[Dataset extract]

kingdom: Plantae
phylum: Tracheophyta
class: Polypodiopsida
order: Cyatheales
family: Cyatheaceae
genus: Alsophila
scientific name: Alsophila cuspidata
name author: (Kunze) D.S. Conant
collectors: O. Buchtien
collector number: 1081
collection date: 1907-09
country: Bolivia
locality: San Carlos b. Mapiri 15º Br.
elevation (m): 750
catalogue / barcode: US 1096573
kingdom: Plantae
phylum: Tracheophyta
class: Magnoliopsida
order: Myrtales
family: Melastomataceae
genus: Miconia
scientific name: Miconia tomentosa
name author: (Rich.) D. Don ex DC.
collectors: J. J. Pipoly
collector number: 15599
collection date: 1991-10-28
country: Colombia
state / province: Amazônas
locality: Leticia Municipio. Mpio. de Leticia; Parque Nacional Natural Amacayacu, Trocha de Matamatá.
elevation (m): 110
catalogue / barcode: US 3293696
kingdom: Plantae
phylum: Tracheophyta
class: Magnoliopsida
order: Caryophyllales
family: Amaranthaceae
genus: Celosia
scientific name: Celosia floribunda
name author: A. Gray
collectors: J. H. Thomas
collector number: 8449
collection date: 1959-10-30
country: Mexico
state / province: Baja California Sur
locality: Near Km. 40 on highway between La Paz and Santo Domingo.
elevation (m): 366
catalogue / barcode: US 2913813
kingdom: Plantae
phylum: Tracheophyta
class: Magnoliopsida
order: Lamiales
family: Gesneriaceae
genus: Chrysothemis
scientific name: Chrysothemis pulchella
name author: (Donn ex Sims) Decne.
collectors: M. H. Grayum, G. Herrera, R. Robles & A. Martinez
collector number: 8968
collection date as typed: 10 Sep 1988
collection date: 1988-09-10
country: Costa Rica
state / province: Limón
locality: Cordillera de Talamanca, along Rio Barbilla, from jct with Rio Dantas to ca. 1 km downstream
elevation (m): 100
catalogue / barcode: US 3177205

[Task objective]
Gather every line of the listing that contains the word "elevation", matching case exactly.

[The result]
elevation (m): 750
elevation (m): 110
elevation (m): 366
elevation (m): 100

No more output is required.